> **EXCERPTED PASSAGE**
=== Begin Enclosure ===
Location: Animal Disease Research
2018 Annual Report
Objectives
Anaplasma marginale is a tick-transmitted, obligate intracellular bacterial pathogen of ruminants. Survival and ongoing transmission of this pathogen requires entry and replication in specific cells types in the ruminant host and tick vector, both of which serve as potentially effective sites of intervention. First, in the ruminant host, induction of an immune response that blocks A. marginale adhesion and entry into erythrocytes, the primary host cell, would result in protection from challenge. Second, delivery of an immune response to the tick midgut targeting A. marginale adhesins and the corresponding midgut receptors could prevent colonization of the tick midgut, thus preventing or limiting ongoing transmission.
However, little is known about the molecules and mechanisms required for entry either into bovine erythrocytes or the tick midgut, which is the first barrier to tick colonization. We propose to use a phage display library as an unbiased screen to identify A. marginale surface proteins that mediate adhesion to either bovine erythrocytes or Dermacentor andersoni tick midguts. The ability of the identified adhesin candidates to bind their respective host cells will then be confirmed.
The tick midgut is biologically unusual and thus likely has unique surface receptors that could additionally be targeted by the bovine immune response. Consequently, candidate receptors for the A. marginale midgut adhesins will be identified using pull-down assays. Specific binding between each A. marginale adhesin and its corresponding midgut receptor candidate will be confirmed. Because antibody is the most likely effector molecule, the ability of bovine antibody to block binding of the adhesin to its target cell will be tested in vitro. If successful, immunization and challenge experiments will be done to determine the in vivo efficacy of these two approaches.
Objective 1: Identify the determinants of tick colonization of A. marginale in the host with the long-term goal of blocking transmission.
• Subobjective 1A: Identify the A. marginale proteins that mediate adhesion to the D. andersoni midgut.
• Subobjective 1B: Identify D. andersoni midgut receptors that serve as the binding partners for the A. marginale adhesins.
• Subobjective 1C: Determine if bovine antibody directed against A. marginale adhesins and D. andersoni midgut binding partners will reduce A. marginale midgut colonization.
• Subobjective 1D: Determine the efficacy of immunization against A. marginale adhesins and tick midgut receptors in blocking D. andersoni colonization.
• Subobjective 1E: Determine the amount of heterogeneity among the A. marginale adhesins and midgut receptors proteins in A. marginale and North American populations of Dermacentor spp, respectively.
Objective 2: Develop a safe and efficacious vaccine for Anaplasma marginale using novel platforms and techniques.
• Subobjective 2A: Identify A. marginale adhesins for bovine erythrocytes.
• Subobjective 2B: Determine if immunization against adhesins will confer protective immunity to challenge with A. marginale.
=== End Enclosure ===
> **TASK DETAILS**
Can you rewrite the Anaplasma marginale research objectives from "Objective 1: Identify" up to and including "A. marginale adhesins.", swapping "midgut" for "gut"?

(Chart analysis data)
=== Begin Enclosure ===
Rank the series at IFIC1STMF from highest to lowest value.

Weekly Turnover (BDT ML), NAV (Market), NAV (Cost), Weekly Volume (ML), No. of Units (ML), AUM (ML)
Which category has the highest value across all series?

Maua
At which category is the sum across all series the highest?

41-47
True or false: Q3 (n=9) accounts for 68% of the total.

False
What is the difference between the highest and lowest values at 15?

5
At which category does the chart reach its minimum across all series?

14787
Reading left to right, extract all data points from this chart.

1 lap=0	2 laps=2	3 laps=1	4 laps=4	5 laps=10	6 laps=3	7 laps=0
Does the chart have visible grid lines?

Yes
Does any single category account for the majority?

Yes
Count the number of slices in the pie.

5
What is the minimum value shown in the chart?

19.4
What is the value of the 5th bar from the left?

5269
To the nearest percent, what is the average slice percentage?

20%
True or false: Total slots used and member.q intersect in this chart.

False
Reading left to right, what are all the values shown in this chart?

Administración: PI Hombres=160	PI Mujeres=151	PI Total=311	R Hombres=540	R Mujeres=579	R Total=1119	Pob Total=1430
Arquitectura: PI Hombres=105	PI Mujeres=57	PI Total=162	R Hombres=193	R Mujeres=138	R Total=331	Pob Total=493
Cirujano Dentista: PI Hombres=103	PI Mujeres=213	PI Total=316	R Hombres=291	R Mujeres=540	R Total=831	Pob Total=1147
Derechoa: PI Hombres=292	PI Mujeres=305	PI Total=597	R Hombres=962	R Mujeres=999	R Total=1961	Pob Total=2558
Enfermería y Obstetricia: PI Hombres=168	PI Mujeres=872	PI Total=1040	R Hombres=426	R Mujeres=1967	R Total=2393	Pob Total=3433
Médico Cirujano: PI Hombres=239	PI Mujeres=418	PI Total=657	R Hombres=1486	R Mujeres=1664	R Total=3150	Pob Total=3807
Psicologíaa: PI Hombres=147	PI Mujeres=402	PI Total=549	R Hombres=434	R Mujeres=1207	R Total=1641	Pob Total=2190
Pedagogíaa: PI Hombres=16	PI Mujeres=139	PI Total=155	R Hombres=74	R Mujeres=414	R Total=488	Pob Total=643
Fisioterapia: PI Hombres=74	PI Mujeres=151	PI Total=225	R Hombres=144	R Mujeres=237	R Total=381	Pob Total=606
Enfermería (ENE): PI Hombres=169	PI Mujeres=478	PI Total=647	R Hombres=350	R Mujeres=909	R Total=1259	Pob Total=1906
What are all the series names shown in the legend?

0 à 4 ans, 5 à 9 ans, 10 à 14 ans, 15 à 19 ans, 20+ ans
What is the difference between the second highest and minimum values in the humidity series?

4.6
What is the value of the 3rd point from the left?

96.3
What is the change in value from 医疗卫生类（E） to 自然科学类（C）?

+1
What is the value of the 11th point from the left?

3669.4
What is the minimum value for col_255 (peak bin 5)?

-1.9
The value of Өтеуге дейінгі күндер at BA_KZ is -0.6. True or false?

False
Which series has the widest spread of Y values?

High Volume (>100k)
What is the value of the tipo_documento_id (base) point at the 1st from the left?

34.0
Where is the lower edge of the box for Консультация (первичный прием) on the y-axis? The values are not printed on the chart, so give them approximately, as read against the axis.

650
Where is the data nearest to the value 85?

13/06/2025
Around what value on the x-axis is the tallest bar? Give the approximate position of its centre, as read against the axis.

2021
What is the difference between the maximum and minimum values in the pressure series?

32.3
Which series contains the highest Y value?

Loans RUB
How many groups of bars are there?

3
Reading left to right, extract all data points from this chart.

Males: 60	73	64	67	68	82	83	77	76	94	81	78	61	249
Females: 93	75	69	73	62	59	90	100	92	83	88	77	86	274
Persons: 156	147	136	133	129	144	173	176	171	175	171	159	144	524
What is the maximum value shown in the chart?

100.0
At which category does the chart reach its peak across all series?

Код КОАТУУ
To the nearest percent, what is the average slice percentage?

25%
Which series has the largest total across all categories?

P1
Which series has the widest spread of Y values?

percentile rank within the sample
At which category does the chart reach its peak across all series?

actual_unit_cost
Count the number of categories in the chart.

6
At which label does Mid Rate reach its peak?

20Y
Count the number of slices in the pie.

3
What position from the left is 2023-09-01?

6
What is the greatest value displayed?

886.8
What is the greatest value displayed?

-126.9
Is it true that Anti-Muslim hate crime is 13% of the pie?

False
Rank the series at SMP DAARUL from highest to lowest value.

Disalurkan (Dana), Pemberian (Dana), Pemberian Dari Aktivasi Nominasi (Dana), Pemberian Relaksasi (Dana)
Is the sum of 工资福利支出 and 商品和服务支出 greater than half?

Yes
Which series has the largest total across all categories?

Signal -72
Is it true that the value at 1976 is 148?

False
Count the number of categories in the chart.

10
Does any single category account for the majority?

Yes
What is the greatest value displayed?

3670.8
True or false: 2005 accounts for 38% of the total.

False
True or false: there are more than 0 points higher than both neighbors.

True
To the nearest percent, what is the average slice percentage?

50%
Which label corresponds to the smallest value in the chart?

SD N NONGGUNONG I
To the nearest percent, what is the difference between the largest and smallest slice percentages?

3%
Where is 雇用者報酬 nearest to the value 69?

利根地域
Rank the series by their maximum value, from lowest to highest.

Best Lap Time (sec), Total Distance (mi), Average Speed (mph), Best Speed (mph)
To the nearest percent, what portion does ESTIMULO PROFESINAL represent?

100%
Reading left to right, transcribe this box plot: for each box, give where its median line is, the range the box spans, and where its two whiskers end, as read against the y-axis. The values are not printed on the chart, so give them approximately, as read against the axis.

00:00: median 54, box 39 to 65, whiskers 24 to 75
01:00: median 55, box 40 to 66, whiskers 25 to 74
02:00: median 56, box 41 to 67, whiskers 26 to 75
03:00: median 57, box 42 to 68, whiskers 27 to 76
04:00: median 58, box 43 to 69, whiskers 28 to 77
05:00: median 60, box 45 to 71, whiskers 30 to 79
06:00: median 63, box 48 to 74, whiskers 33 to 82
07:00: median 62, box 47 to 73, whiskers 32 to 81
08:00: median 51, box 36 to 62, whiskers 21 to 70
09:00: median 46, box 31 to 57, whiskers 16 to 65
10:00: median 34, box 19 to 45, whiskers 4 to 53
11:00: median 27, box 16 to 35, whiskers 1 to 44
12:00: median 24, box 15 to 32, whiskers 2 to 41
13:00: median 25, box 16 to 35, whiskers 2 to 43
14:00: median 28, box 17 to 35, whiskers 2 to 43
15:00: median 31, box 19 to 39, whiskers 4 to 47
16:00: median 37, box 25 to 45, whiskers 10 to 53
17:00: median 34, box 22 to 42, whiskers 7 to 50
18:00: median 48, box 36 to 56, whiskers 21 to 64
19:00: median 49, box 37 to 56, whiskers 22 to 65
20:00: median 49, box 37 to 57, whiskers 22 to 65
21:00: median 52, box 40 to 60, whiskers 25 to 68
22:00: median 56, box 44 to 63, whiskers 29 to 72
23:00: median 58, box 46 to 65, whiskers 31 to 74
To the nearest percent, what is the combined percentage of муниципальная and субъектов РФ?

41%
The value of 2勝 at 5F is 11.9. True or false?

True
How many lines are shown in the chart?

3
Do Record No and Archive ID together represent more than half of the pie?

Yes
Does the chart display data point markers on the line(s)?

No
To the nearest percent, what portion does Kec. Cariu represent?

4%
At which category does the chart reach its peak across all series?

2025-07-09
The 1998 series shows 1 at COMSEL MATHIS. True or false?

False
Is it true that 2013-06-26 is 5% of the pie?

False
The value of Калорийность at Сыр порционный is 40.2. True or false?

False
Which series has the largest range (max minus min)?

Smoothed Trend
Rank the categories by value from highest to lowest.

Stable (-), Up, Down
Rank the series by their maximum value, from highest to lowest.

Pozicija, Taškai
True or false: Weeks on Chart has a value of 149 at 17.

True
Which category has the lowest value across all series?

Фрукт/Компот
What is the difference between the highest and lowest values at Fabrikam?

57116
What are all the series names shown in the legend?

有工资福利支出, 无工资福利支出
=== End Enclosure ===
> **RESPONSE**
Objective 1: Identify the determinants of tick colonization of A. marginale in the host with the long-term goal of blocking transmission.
• Subobjective 1A: Identify the A. marginale proteins that mediate adhesion to the D. andersoni gut.
• Subobjective 1B: Identify D. andersoni gut receptors that serve as the binding partners for the A. marginale adhesins.